En todo caso, como siempre, mis razones para entender la concesión del Premio Nobel de Literatura a Bob Dylan son sentimentales. Amar a Dylan me costó algunos dibujos y muchas collejas. Mi tío Julio tenía (y tiene) una de las colecciones de discos más acojonantes que he visto en mi vida. Todo lo que valía la pena tenía un hueco en ese mueble de madera donde se acumulaban sus vinilos. Me sentaba con Julio a escuchar música. Ni siquiera él puede imaginar el placer que me producía escucharle decir: “Te voy a poner algo de la hostia, mira que cosa más bonita”. Siempre era algo buenísimo, algo que me encantaba y algo que no había escuchado en mi vida. Estaban Waits, Jethro Tull, Velvet Underground, The Doors, Cream, MC5…cuando se ausentaba de casa tenía prohibido acercarme a los discos pero, pese a ello, no podía resistirme a esconderme en su habitación y escuchar su música. Incluso cuando le puso un candado al tocadiscos fui capaz de dar con la llave y escuchar música. Como siempre me pillaban siempre me daban collejas y recibía una amenaza de muerte o lesiones o las dos cosas. Me daba igual. Como si Julio quería darme las collejas al ritmo de ‘Knock Knock Knockin´on heaven´s door’. No cejé en mi empeño de amar a Dylan y a todos los otros. Tampoco he dejado de querer a mi Tío Julio al que agradezco, con estas líneas, que me convirtiera en un melómano aficionado. Este Nobel, en parte, es también para ti y para esa mano que caía como un plomo sobre mi infantil nuca. Me merecí todas y cada una de aquellas collejas. Me quedé solo medio idiota. Tranquilo, podría haber sido peor.

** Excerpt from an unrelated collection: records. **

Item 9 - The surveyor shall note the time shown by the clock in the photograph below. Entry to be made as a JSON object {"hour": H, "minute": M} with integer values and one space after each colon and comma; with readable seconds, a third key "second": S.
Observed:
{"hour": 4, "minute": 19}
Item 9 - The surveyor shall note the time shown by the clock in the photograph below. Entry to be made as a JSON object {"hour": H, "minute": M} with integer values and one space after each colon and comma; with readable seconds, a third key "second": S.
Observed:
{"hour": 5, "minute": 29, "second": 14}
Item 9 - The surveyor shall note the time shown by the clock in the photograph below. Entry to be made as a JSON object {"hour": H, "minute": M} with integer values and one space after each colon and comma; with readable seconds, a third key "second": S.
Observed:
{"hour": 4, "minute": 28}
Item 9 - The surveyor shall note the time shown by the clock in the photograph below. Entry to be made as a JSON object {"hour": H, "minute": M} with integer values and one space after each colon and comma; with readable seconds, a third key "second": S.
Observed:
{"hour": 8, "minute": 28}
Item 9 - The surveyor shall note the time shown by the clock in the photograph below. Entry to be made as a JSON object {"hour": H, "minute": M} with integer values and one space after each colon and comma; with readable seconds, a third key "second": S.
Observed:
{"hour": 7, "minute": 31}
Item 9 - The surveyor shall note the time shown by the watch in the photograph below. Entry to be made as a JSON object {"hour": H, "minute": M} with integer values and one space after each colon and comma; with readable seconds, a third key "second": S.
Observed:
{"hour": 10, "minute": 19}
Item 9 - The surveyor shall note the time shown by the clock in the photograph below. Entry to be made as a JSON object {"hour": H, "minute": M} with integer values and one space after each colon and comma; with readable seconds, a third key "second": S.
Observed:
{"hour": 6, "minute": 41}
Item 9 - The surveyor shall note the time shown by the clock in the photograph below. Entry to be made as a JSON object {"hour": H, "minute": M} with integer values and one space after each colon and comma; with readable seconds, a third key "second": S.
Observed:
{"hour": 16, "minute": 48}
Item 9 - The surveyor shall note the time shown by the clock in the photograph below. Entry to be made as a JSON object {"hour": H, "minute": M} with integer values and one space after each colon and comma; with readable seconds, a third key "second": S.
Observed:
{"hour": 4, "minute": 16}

Este Nobel de Literatura para Dylan es tan merecido como aquellas manoplas enérgicas. Picaron un poco en su momento pero ahora se entienden y se aceptan. Lo mejor es que las cosas han cambiado tanto que un Nobel más o menos no mueve ni el viento y esto no supondrá más que una anécdota a pie de página, un cabreo temporal (hay gente soliviantada con este asunto hasta límites insospechados…como si el Nobel de la Paz jamás se lo hubieran concedido a Henry Kissinger) y nada más. Las cosas seguirán su curso. Dylan seguirá siendo Dylan y estará por encima de cualquier polémica o cualquier premio.